Of course the above conditional code, if ever actually found in a real source file, would be scoffed at and immediately removed as the choice is now irrevelent from the standpoint of actually implementing code.

With respect to the last post by Cyhper regarding the need for the special syntax regarding other operators as well, it certainly doesn't hurt for those special cases where you have two 16 bit numbers which will add to get a 17 bit number but it has much more limited usefulness since sign extension is performed by the choice of opcode rather than choosing to circumvent additional yet unnecessary operations as in the use of the multiply operator.  One could certainly argue this for the division case as well but even here, since there is no underlying instruction to accomplish a quick divide or modulo then use of the syntax is not much better than choosing which form of pointer indirection to use.  It could certainly be argued that it would provide the code to be efficiently compiled if it ever were compiled on a machine which supported such quick divide operations but since this syntactic structure was built into the C5xxx code gen tools and parser it is unlikely that other targets would contain the same implication from such a syntax.

I have to admit it's a bit ironic Cypher is willing to obfuscate code here more than necessary but at the same time wanting to simplify its view in other aspects.  Perhaps if there were a more stylistic approach or even multiple approaches to telling the compiler how we want the code implemented Cypher would choose the more esthetic one here as well.

Please don't take any of this personally Cypher as no malice is intended.  I merely am pointing out that regardless of your point of view, others will have a different one.  I seem to remember a saying...

Opinions are lke your backside, everyone has one and they all stink at one time or another (including mine).

Jim Noxon

I must correct my own correction here as in the last section of my previous post I meant to be talking about Norman rather than Cypher.  Again, all in good humor.

Jim Noxon

Jim,

Actually, my post about the syntax to avoid the 32x32 multiply was nothing to do with the side-tracked discussion about pointers and arrays.

It was actually to your response on 28 Mar 2011 3:26 PM with this line:
  result = ((unsigned long)adc_in * (unsigned long)(unsigned int)54067) >> 12;
That odd double cast is documented in spru376. I think only TI compilers recognize this pattern.

In the end, Douglas did not use that syntactic pattern of casting twice.

Indeed this digression has gotten a bit out of hand.
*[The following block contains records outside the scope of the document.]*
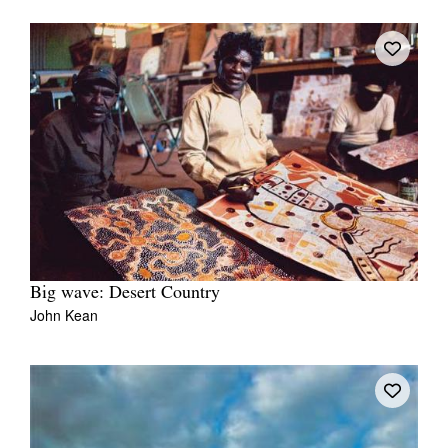
Big wave: Desert Country
John Kean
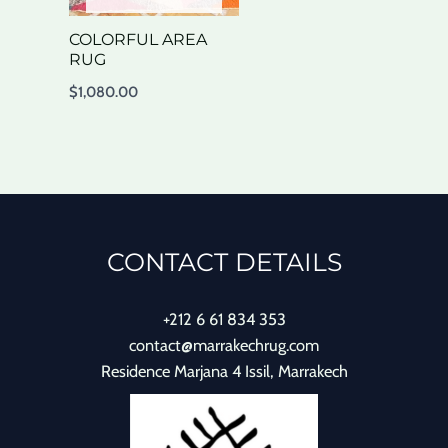
COLORFUL AREA
RUG
$
1,080.00
CONTACT DETAILS
+212 6 61 834 353
contact@marrakechrug.com
Residence Marjana 4 Issil, Marrakech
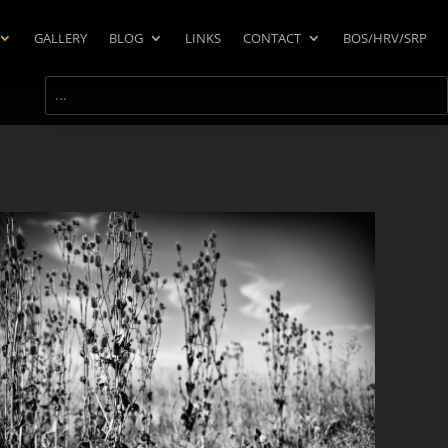
GALLERY
BLOG
LINKS
CONTACT
BOS/HRV/SRP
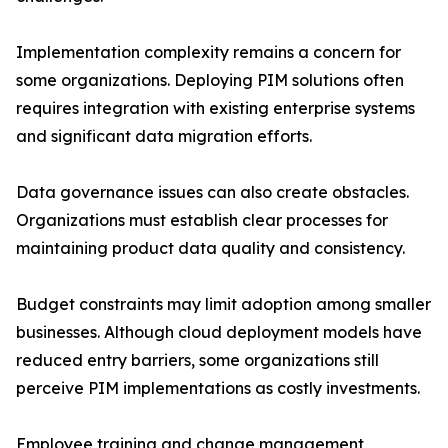
Implementation complexity remains a concern for
some organizations. Deploying PIM solutions often
requires integration with existing enterprise systems
and significant data migration efforts.
Data governance issues can also create obstacles.
Organizations must establish clear processes for
maintaining product data quality and consistency.
Budget constraints may limit adoption among smaller
businesses. Although cloud deployment models have
reduced entry barriers, some organizations still
perceive PIM implementations as costly investments.
Employee training and change management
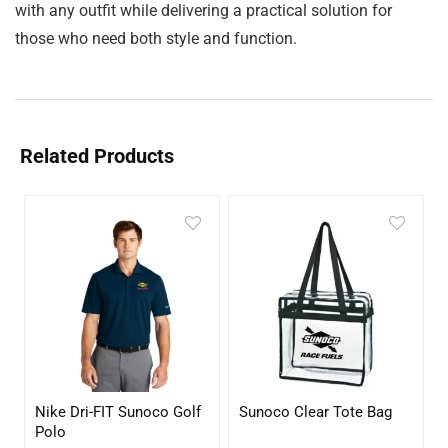
with any outfit while delivering a practical solution for
those who need both style and function.
Related Products
Nike Dri-FIT Sunoco Golf
Sunoco Clear Tote Bag
Polo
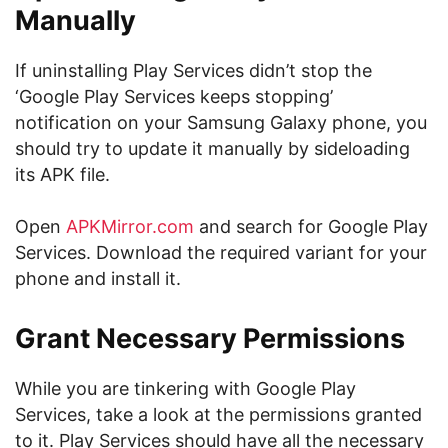
Manually
If uninstalling Play Services didn’t stop the
‘Google Play Services keeps stopping’
notification on your Samsung Galaxy phone, you
should try to update it manually by sideloading
its APK file.
Open
APKMirror.com
and search for Google Play
Services. Download the required variant for your
phone and install it.
Grant Necessary Permissions
While you are tinkering with Google Play
Services, take a look at the permissions granted
to it. Play Services should have all the necessary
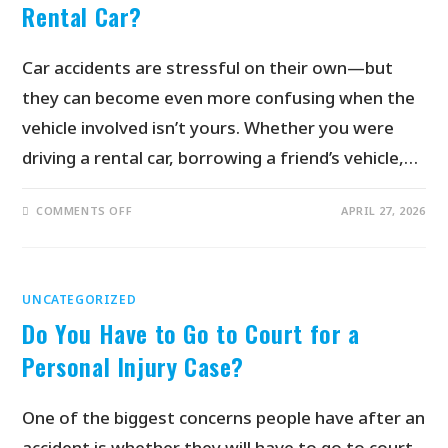
Rental Car?
Car accidents are stressful on their own—but
they can become even more confusing when the
vehicle involved isn’t yours. Whether you were
driving a rental car, borrowing a friend’s vehicle,…
COMMENTS OFF
APRIL 27, 2026
UNCATEGORIZED
Do You Have to Go to Court for a
Personal Injury Case?
One of the biggest concerns people have after an
accident is whether they will have to go to court.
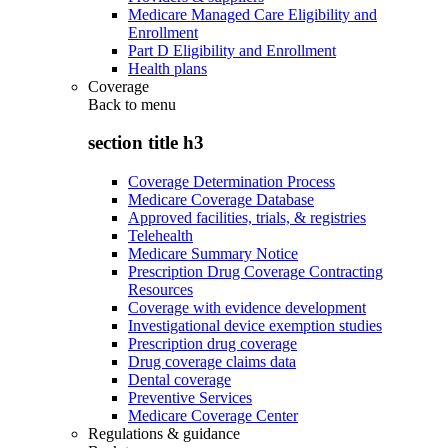
Medicare Managed Care Eligibility and
Enrollment
Part D Eligibility and Enrollment
Health plans
Coverage
Back to
menu
section title h3
Coverage Determination Process
Medicare Coverage Database
Approved facilities, trials, & registries
Telehealth
Medicare Summary Notice
Prescription Drug Coverage Contracting
Resources
Coverage with evidence development
Investigational device exemption studies
Prescription drug coverage
Drug coverage claims data
Dental coverage
Preventive Services
Medicare Coverage Center
Regulations & guidance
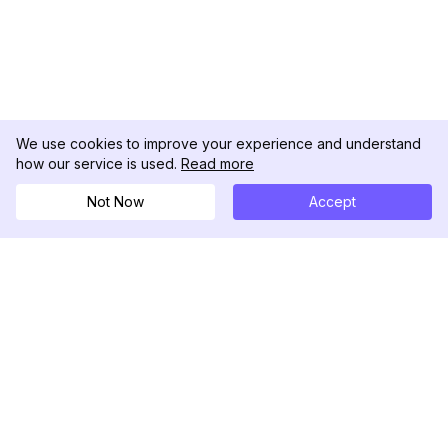
We use cookies to improve your experience and understand
how our service is used.
Read more
Not Now
Accept
DolphinRadar
Your Ultimate Instagram Activity Tracker
Follow us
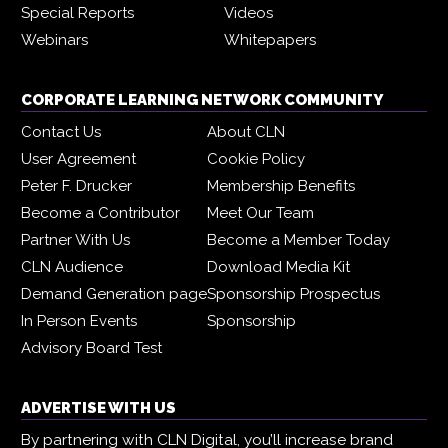
Special Reports
Videos
Webinars
Whitepapers
CORPORATE LEARNING NETWORK COMMUNITY
Contact Us
About CLN
User Agreement
Cookie Policy
Peter F. Drucker
Membership Benefits
Become a Contributor
Meet Our Team
Partner With Us
Become a Member Today
CLN Audience
Download Media Kit
Demand Generation page
Sponsorship Prospectus
In Person Events
Sponsorship
Advisory Board Test
ADVERTISE WITH US
By partnering with CLN Digital, you’ll increase brand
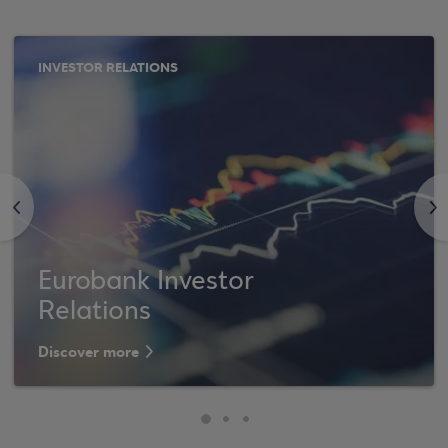
INVESTOR RELATIONS
<
>
Eurobank Investor
Relations
Discover more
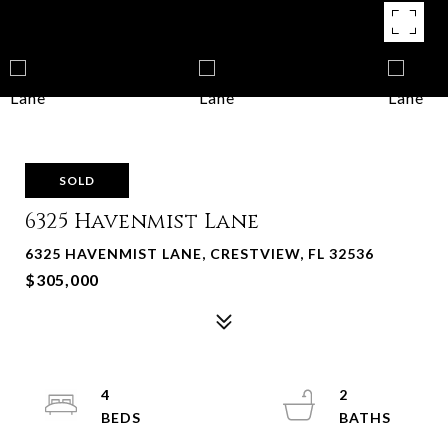
SOLD
6325 Havenmist Lane
6325 HAVENMIST LANE, CRESTVIEW, FL 32536
$305,000
4
2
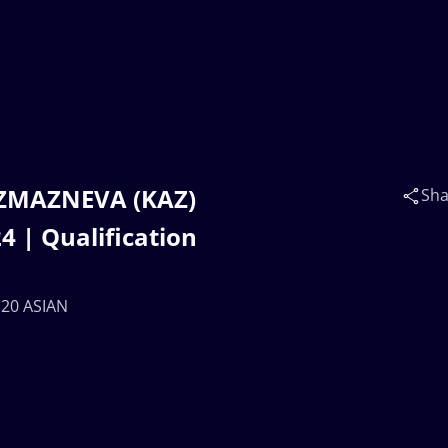
a ZMAZNEVA (KAZ)
Sha
 | Qualification
U20 ASIAN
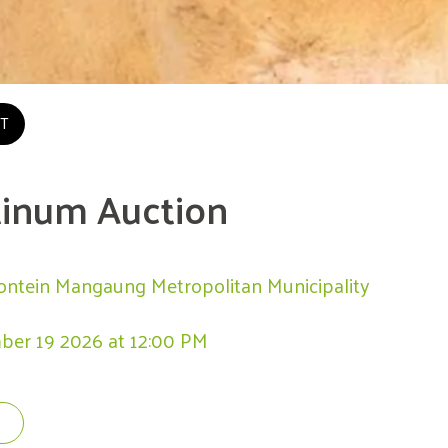
T
tinum Auction
ontein Mangaung Metropolitan Municipality
ber 19 2026 at 12:00 PM 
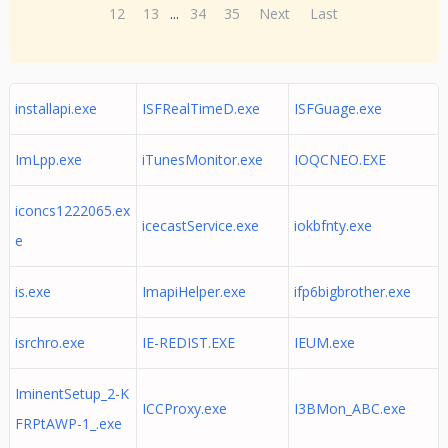
12
13
...
34
35
Next
Last
installapi.exe
ISFRealTimeD.exe
ISFGuage.exe
ImLpp.exe
iTunesMonitor.exe
IOQCNEO.EXE
iconcs1222065.ex
icecastService.exe
iokbfnty.exe
e
is.exe
ImapiHelper.exe
ifp6bigbrother.exe
isrchro.exe
IE-REDIST.EXE
IEUM.exe
IminentSetup_2-K
ICCProxy.exe
I3BMon_ABC.exe
FRPtAWP-1_.exe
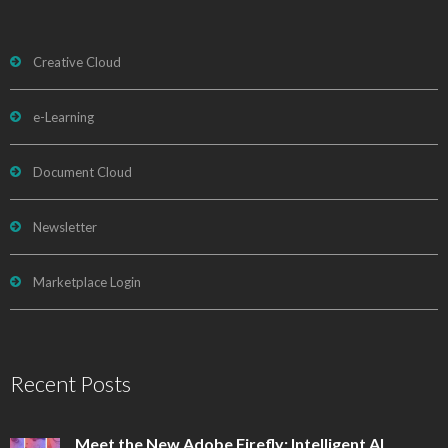
Creative Cloud
e-Learning
Document Cloud
Newsletter
Marketplace Login
Recent Posts
Meet the New Adobe Firefly: Intelligent AI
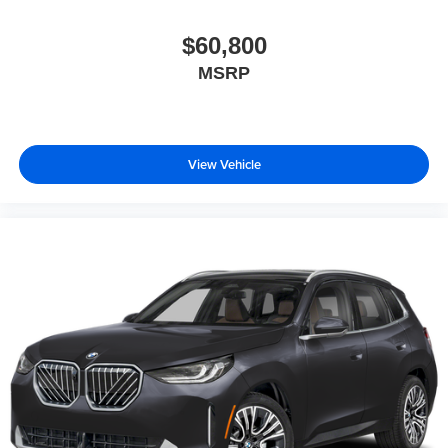
$60,800
MSRP
View Vehicle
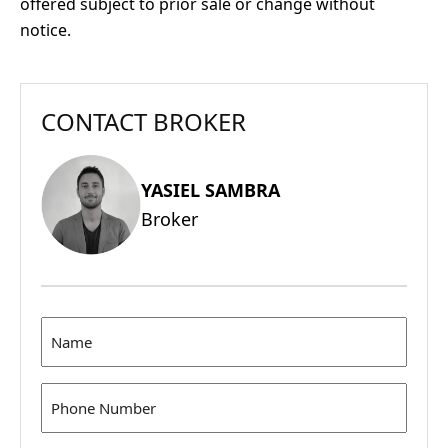
offered subject to prior sale or change without
notice.
CONTACT BROKER
YASIEL SAMBRA
Broker
Name
(Required)
Phone
(Required)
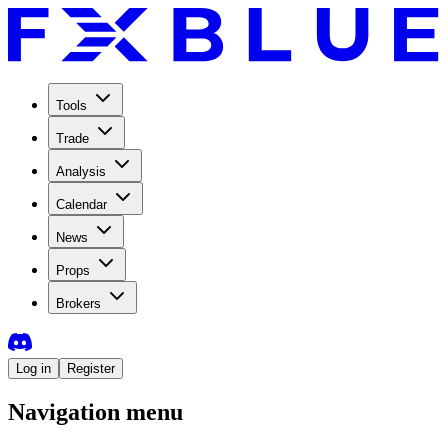
Tools
Trade
Analysis
Calendar
News
Props
Brokers
Log in
Register
Navigation menu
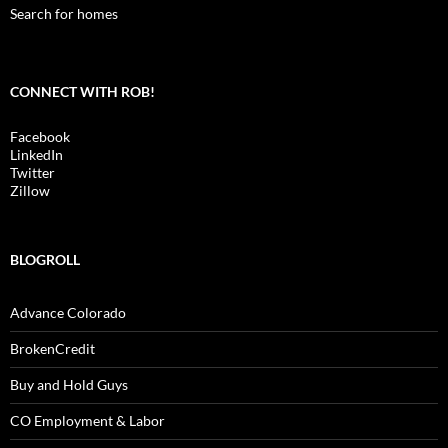
Search for homes
CONNECT WITH ROB!
Facebook
LinkedIn
Twitter
Zillow
BLOGROLL
Advance Colorado
BrokenCredit
Buy and Hold Guys
CO Employment & Labor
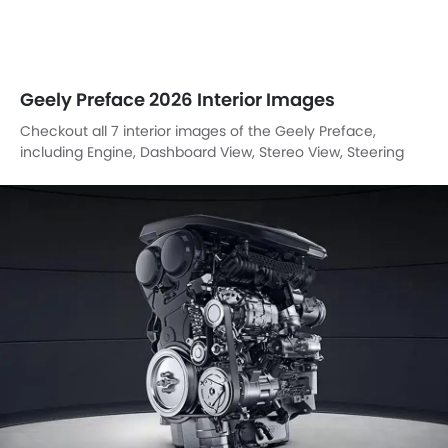
Geely Preface 2026 Interior Images
Checkout all 7 interior images of the Geely Preface,
including Engine, Dashboard View, Stereo View, Steering
Wheel, Power Accessories Outlet View, Drivers Side In Side
Door Controls, Front Seat Headrest.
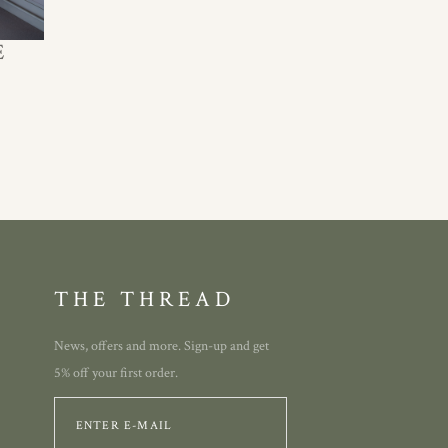
E
THE THREAD
News, offers and more. Sign-up and get
5% off your first order.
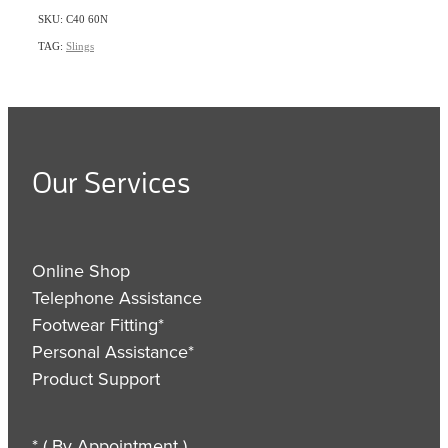
SKU: C40 60N
TAG:
Slings
Our Services
Online Shop
Telephone Assistance
Footwear Fitting*
Personal Assistance*
Product Support
* ( By Appointment )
Sorry about that.

Cypher Punks said:

Regarding dest[i] = src[i] vs. *pdest++ = *psrc++, it's worth mentioning that these days, most compilers are good enough to convert between the two forms as necessary, so it doesn't really matter which one you use.

You will find that the c55 compiler is not like most.  Slight variations in the source can have significant effect on the code generated.  If benchmarking shows that a particular section of source is taking a lot of cycles, then you might want to examine the mixed source and assembly output of the compiler to adjust your source until more efficient code is generated.